BFI London Film Festival: The World’s Grandest Popcorn Diplomacy Show
BFI London Film Festival: One More Glittering Mirage in the Wreckage of the World
By our man in the press pen, nursing a lukewarm prosecco and existential dread.
London, mid-October—when the Thames smells faintly of diesel and the last of the empire’s optimism is auctioned off in NFT form—rolls out its annual crimson carpet for the BFI London Film Festival. Across twelve days, 160-odd features from 67 countries compete for the affection of critics already drafting their “disappointed but not surprised” tweets. If you stand on the Southbank long enough, you can hear the whirr of global soft-power generators humming in unison, each premiere a tiny diplomatic summit with popcorn.
The festival’s official line is “discovery, diversity, dialogue.” Translation: we’ve discovered that diversity sells, and dialogue is cheaper than subtitles. Still, the program is undeniably cosmopolitan. Senegal offers a ghost story about debt collectors; South Korea delivers a romantic comedy set in a cryptocurrency mine; Canada, ever the polite apocalypse, premieres a climate-crisis musical performed entirely by taxidermied beavers. Each film arrives freighted with its nation’s anxieties, like emotional duty-free.

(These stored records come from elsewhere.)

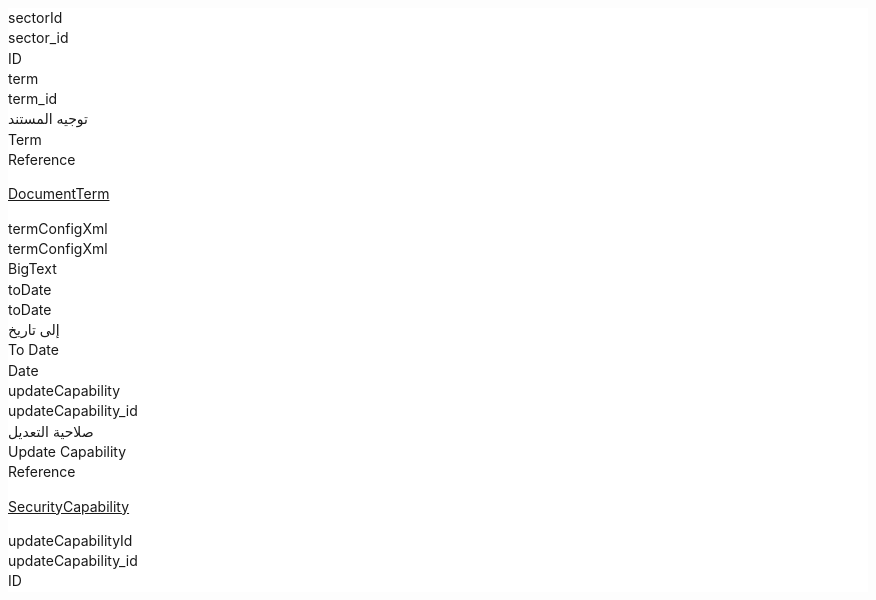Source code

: <div class="row searchable" id="sectorId">
<div class="cell" data-label="Property">sectorId</div>
<div class="cell" data-label="Column">sector_id</div>
<div class="cell" data-label="Arabic"></div>
<div class="cell" data-label="English"></div>
<div class="cell" data-label="Type">ID</div>

</div>

<div class="row searchable" id="term">
<div class="cell" data-label="Property">term</div>
<div class="cell" data-label="Column">term_id</div>
<div class="cell" data-label="Arabic">توجيه المستند</div>
<div class="cell" data-label="English">Term</div>
<div class="cell" data-label="Type">Reference</div>
<div class="cell" data-label="Foreign Table">

 [DocumentTerm](/modules/basic/DocumentTerm.md) 
</div>
</div>

<div class="row searchable" id="termConfigXml">
<div class="cell" data-label="Property">termConfigXml</div>
<div class="cell" data-label="Column">termConfigXml</div>
<div class="cell" data-label="Arabic"></div>
<div class="cell" data-label="English"></div>
<div class="cell" data-label="Type">BigText</div>

</div>

<div class="row searchable" id="toDate">
<div class="cell" data-label="Property">toDate</div>
<div class="cell" data-label="Column">toDate</div>
<div class="cell" data-label="Arabic">إلى تاريخ</div>
<div class="cell" data-label="English">To Date</div>
<div class="cell" data-label="Type">Date</div>

</div>

<div class="row searchable" id="updateCapability">
<div class="cell" data-label="Property">updateCapability</div>
<div class="cell" data-label="Column">updateCapability_id</div>
<div class="cell" data-label="Arabic">صلاحية التعديل</div>
<div class="cell" data-label="English">Update Capability</div>
<div class="cell" data-label="Type">Reference</div>
<div class="cell" data-label="Foreign Table">

 [SecurityCapability](/modules/basic/SecurityCapability.md) 
</div>
</div>

<div class="row searchable" id="updateCapabilityId">
<div class="cell" data-label="Property">updateCapabilityId</div>
<div class="cell" data-label="Column">updateCapability_id</div>
<div class="cell" data-label="Arabic"></div>
<div class="cell" data-label="English"></div>
<div class="cell" data-label="Type">ID</div>
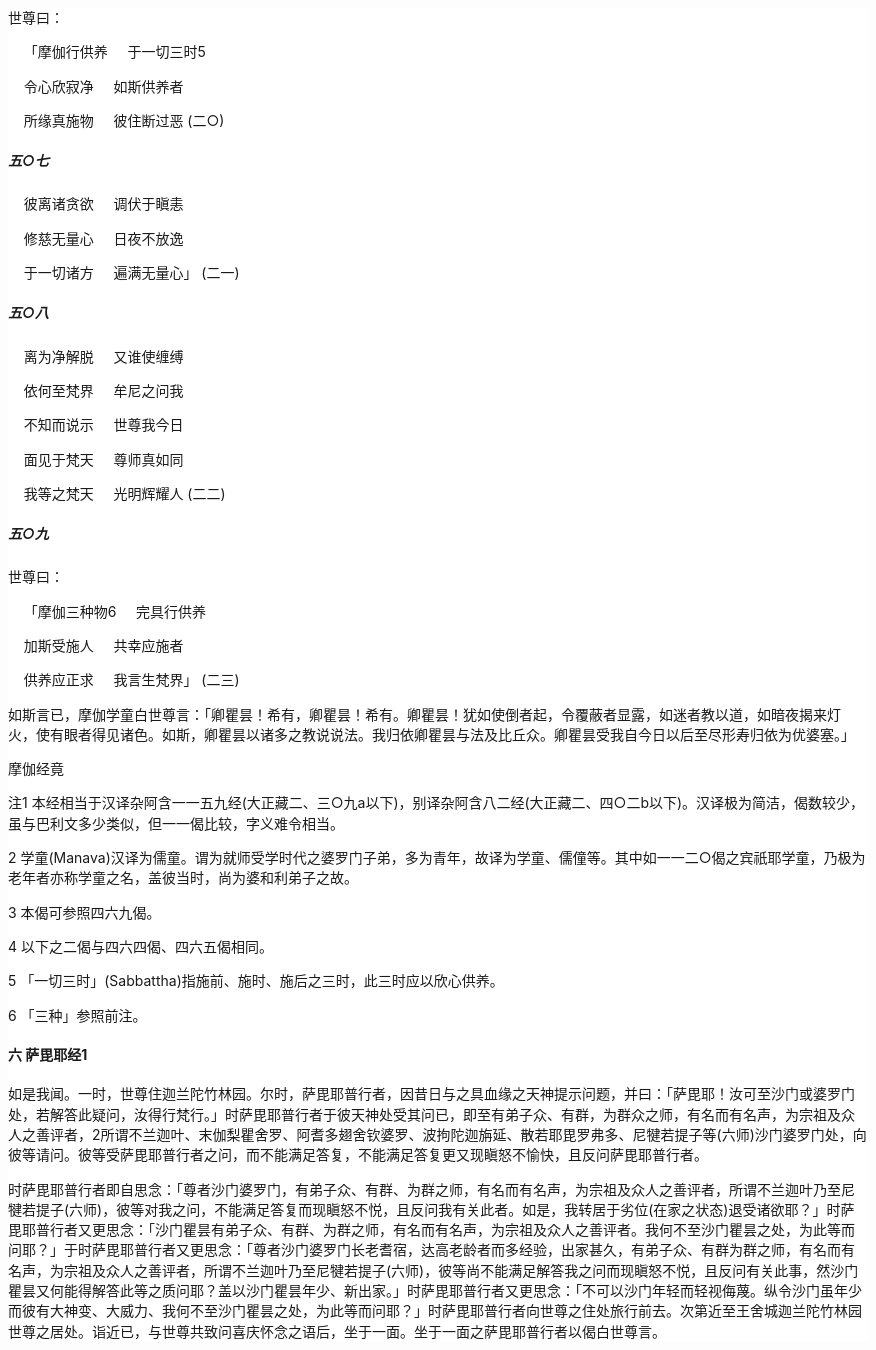 世尊曰：

&nbsp;&nbsp;&nbsp;&nbsp;「摩伽行供养 &nbsp;&nbsp;&nbsp;&nbsp;于一切三时5

&nbsp;&nbsp;&nbsp;&nbsp;令心欣寂净 &nbsp;&nbsp;&nbsp;&nbsp;如斯供养者

&nbsp;&nbsp;&nbsp;&nbsp;所缘真施物 &nbsp;&nbsp;&nbsp;&nbsp;彼住断过恶 (二○)

##### 五○七 

&nbsp;&nbsp;&nbsp;&nbsp;彼离诸贪欲 &nbsp;&nbsp;&nbsp;&nbsp;调伏于瞋恚

&nbsp;&nbsp;&nbsp;&nbsp;修慈无量心 &nbsp;&nbsp;&nbsp;&nbsp;日夜不放逸

&nbsp;&nbsp;&nbsp;&nbsp;于一切诸方 &nbsp;&nbsp;&nbsp;&nbsp;遍满无量心」 (二一)

##### 五○八 

&nbsp;&nbsp;&nbsp;&nbsp;离为净解脱 &nbsp;&nbsp;&nbsp;&nbsp;又谁使缠缚

&nbsp;&nbsp;&nbsp;&nbsp;依何至梵界 &nbsp;&nbsp;&nbsp;&nbsp;牟尼之问我

&nbsp;&nbsp;&nbsp;&nbsp;不知而说示 &nbsp;&nbsp;&nbsp;&nbsp;世尊我今日

&nbsp;&nbsp;&nbsp;&nbsp;面见于梵天 &nbsp;&nbsp;&nbsp;&nbsp;尊师真如同

&nbsp;&nbsp;&nbsp;&nbsp;我等之梵天 &nbsp;&nbsp;&nbsp;&nbsp;光明辉耀人 (二二)

##### 五○九 

世尊曰：

&nbsp;&nbsp;&nbsp;&nbsp;「摩伽三种物6 &nbsp;&nbsp;&nbsp;&nbsp;完具行供养

&nbsp;&nbsp;&nbsp;&nbsp;加斯受施人 &nbsp;&nbsp;&nbsp;&nbsp;共幸应施者

&nbsp;&nbsp;&nbsp;&nbsp;供养应正求 &nbsp;&nbsp;&nbsp;&nbsp;我言生梵界」 (二三)

如斯言已，摩伽学童白世尊言：「卿瞿昙！希有，卿瞿昙！希有。卿瞿昙！犹如使倒者起，令覆蔽者显露，如迷者教以道，如暗夜揭来灯火，使有眼者得见诸色。如斯，卿瞿昙以诸多之教说说法。我归依卿瞿昙与法及比丘众。卿瞿昙受我自今日以后至尽形寿归依为优婆塞。」

摩伽经竟

注1 本经相当于汉译杂阿含一一五九经(大正藏二、三○九a以下)，别译杂阿含八二经(大正藏二、四○二b以下)。汉译极为简洁，偈数较少，虽与巴利文多少类似，但一一偈比较，字义难令相当。

2 学童(Manava)汉译为儒童。谓为就师受学时代之婆罗门子弟，多为青年，故译为学童、儒僮等。其中如一一二○偈之宾祇耶学童，乃极为老年者亦称学童之名，盖彼当时，尚为婆和利弟子之故。

3 本偈可参照四六九偈。

4 以下之二偈与四六四偈、四六五偈相同。

5 「一切三时」(Sabbattha)指施前、施时、施后之三时，此三时应以欣心供养。

6 「三种」参照前注。

#### 六 萨毘耶经1 <a name="6"></a>

如是我闻。一时，世尊住迦兰陀竹林园。尔时，萨毘耶普行者，因昔日与之具血缘之天神提示问题，并曰：「萨毘耶！汝可至沙门或婆罗门处，若解答此疑问，汝得行梵行。」时萨毘耶普行者于彼天神处受其问已，即至有弟子众、有群，为群众之师，有名而有名声，为宗祖及众人之善评者，2所谓不兰迦叶、末伽梨瞿舍罗、阿耆多翅舍钦婆罗、波拘陀迦旃延、散若耶毘罗弗多、尼犍若提子等(六师)沙门婆罗门处，向彼等请问。彼等受萨毘耶普行者之问，而不能满足答复，不能满足答复更又现瞋怒不愉快，且反问萨毘耶普行者。

时萨毘耶普行者即自思念：「尊者沙门婆罗门，有弟子众、有群、为群之师，有名而有名声，为宗祖及众人之善评者，所谓不兰迦叶乃至尼犍若提子(六师)，彼等对我之问，不能满足答复而现瞋怒不悦，且反问我有关此者。如是，我转居于劣位(在家之状态)退受诸欲耶？」时萨毘耶普行者又更思念：「沙门瞿昙有弟子众、有群、为群之师，有名而有名声，为宗祖及众人之善评者。我何不至沙门瞿昙之处，为此等而问耶？」于时萨毘耶普行者又更思念：「尊者沙门婆罗门长老耆宿，达高老龄者而多经验，出家甚久，有弟子众、有群为群之师，有名而有名声，为宗祖及众人之善评者，所谓不兰迦叶乃至尼犍若提子(六师)，彼等尚不能满足解答我之问而现瞋怒不悦，且反问有关此事，然沙门瞿昙又何能得解答此等之质问耶？盖以沙门瞿昙年少、新出家。」时萨毘耶普行者又更思念：「不可以沙门年轻而轻视侮蔑。纵令沙门虽年少而彼有大神变、大威力、我何不至沙门瞿昙之处，为此等而问耶？」时萨毘耶普行者向世尊之住处旅行前去。次第近至王舍城迦兰陀竹林园世尊之居处。诣近已，与世尊共致问喜庆怀念之语后，坐于一面。坐于一面之萨毘耶普行者以偈白世尊言。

For the British Film Institute itself, the stakes are existential. Post-Brexit funding is tighter than a Wes Anderson waistcoat, and the government’s idea of cultural support is a commemorative stamp. So the LFF becomes both shop window and panic room: wooing Netflix scouts with free gin, while quietly praying that the next Ken Loach isn’t priced out by, well, Netflix. Meanwhile, the Americans—who else?—swagger in with three mega-budget streamer titles nobody asked for but everybody will watch on the toilet. Soft power, hard stool.
The international press corps, a diaspora of caffeine addicts in identical black raincoats, treat the festival like speed-dating for geopolitics. “What does this Kurdish coming-of-age fable say about EU enlargement?” someone asks earnestly at 9 a.m., already drunk. We all scribble, pretending art still moves the needle, while outside the NFT barriers, actual needles move quite a lot of other things.
And yet—because cynicism must occasionally pay rent—there are moments when the circus stumbles into revelation. An Iranian director, banned at home, Skypes in from an undisclosed location; the Q&A freezes on her tear-streaked grin, and 300 strangers hold their breath like teenagers caught shoplifting sincerity. A Ukrainian short, shot on a thermal-imaging drone, ends with a silent minute for a shelled cinema in Mariupol. Nobody checks their phone; the algorithm, for once, is speechless.
Back in the marketplace—yes, there is a literal film market, capitalism’s answer to the agora—sales agents flog remake rights like carpet hawkers. “Nigerian noir with Franco-Chinese co-pro potential!” one barks, waving a glossy one-sheet. A German buyer yawns, already calculating how many tax credits fit inside a human soul. Everyone speaks English, the lingua franca of dreams discounted for bulk.
By day nine, the jet-lagged jury emerges blinking into daylight, clutching the Golden Lion or Bear or Walrus—honestly, who can keep track? Their verdict will boost one filmmaker’s GDP more effectively than any World Bank loan, while the remaining 159 entries shuffle back to streaming purgatory. The winners toast at a pop-up champagne bar sponsored by a Gulf airline currently bombing one of the runners-up’s hometowns. Irony, like plastic, is forever.
And then, suddenly, it’s closing night. The carpet is rolled up, the Instagram geotags expire, and London remembers it still hasn’t fixed the NHS. But somewhere in Lagos or Lima or Lahore, a kid who pirated the festival feed decides to pick up a camera instead of a rock. That, in the end, may be the only global ripple the LFF reliably produces—small, defiant, and impossible to monetize. Which is probably why it feels like hope, even to us jaded hacks clutching our empty glasses, waiting for the next apocalypse to drop.
Cut to black. Roll credits over footage of unpaid interns sweeping up the glitter.